WHAT YOU WILL DO: Scan the entries for the word "worn" and report how many lines contain it, as a number with no other words.

++++++++

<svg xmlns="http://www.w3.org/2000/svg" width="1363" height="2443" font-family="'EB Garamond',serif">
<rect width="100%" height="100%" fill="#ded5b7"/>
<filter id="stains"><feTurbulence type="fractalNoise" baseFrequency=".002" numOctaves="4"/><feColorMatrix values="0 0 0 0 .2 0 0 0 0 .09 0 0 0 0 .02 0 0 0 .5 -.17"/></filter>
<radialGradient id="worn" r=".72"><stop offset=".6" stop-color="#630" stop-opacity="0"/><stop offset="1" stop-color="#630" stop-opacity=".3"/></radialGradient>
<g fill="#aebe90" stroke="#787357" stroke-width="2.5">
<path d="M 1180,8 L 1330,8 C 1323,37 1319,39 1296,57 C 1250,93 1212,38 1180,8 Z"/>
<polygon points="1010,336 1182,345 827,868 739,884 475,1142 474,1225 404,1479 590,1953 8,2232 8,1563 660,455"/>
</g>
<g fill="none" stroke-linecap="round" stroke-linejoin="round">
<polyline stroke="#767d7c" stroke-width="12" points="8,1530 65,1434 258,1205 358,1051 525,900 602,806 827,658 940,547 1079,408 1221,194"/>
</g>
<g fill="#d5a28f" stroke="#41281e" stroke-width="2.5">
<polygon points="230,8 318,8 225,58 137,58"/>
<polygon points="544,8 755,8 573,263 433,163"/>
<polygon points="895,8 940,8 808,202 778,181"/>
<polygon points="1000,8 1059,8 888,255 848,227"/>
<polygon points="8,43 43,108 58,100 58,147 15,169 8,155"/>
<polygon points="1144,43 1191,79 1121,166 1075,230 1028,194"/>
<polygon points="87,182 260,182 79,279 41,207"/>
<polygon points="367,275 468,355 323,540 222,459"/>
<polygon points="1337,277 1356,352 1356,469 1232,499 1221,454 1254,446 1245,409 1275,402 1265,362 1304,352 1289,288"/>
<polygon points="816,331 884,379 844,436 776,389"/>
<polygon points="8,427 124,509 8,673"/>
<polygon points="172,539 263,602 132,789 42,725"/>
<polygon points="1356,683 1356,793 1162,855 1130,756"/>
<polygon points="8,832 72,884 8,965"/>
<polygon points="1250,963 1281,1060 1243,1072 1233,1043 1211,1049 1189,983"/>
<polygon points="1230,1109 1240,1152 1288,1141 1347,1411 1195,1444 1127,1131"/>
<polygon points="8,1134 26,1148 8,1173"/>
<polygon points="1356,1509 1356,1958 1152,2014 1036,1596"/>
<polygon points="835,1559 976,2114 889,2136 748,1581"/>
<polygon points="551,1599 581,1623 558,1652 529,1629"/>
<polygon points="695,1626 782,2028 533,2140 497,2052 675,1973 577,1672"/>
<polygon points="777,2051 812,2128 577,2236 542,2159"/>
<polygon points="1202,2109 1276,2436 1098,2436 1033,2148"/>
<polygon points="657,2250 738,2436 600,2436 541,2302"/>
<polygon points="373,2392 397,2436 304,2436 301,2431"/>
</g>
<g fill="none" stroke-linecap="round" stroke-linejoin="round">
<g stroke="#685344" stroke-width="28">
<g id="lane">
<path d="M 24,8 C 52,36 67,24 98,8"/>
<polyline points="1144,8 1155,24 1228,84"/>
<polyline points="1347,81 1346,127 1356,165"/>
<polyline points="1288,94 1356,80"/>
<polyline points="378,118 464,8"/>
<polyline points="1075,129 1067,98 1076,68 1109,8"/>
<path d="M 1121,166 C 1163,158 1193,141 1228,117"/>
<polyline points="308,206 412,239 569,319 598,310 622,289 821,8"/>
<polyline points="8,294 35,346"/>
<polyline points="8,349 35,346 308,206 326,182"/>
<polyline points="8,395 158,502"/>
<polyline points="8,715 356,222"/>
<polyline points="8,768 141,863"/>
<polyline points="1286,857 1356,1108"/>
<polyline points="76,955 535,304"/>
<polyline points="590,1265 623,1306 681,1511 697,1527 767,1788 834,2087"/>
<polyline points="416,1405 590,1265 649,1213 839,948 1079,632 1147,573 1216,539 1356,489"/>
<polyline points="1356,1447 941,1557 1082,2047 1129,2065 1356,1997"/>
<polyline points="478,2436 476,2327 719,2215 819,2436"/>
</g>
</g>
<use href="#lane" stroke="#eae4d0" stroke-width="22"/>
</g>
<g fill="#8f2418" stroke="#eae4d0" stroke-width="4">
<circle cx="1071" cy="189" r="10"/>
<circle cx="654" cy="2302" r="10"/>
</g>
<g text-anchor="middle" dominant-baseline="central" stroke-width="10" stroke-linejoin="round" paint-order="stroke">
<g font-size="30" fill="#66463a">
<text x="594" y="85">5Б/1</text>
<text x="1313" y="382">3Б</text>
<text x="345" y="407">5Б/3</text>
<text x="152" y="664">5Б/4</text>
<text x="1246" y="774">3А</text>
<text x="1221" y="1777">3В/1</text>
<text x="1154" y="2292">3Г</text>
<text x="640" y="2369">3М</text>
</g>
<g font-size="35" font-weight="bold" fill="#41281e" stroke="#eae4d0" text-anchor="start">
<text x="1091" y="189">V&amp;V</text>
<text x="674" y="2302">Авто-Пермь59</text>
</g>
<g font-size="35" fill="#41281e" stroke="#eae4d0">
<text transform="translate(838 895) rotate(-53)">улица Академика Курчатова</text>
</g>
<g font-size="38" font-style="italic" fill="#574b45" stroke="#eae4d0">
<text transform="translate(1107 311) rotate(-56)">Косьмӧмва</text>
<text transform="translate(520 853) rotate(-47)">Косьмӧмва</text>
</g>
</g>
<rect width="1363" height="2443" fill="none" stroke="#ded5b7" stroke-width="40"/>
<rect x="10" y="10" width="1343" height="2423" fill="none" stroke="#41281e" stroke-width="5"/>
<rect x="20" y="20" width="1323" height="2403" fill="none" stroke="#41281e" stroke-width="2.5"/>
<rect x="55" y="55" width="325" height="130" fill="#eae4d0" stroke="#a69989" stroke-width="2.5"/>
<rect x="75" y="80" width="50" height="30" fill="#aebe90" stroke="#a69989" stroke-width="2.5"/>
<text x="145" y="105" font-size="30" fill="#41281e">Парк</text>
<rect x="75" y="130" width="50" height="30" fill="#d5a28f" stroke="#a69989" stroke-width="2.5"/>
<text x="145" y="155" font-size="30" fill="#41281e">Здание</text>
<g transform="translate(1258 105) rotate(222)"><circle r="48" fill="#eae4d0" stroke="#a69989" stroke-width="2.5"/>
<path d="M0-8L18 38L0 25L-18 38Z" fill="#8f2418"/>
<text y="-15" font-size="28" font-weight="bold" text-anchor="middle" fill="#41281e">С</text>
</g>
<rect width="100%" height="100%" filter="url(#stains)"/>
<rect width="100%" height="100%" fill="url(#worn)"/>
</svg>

++++++++

SOLUTION TO THIS PROBLEM: 2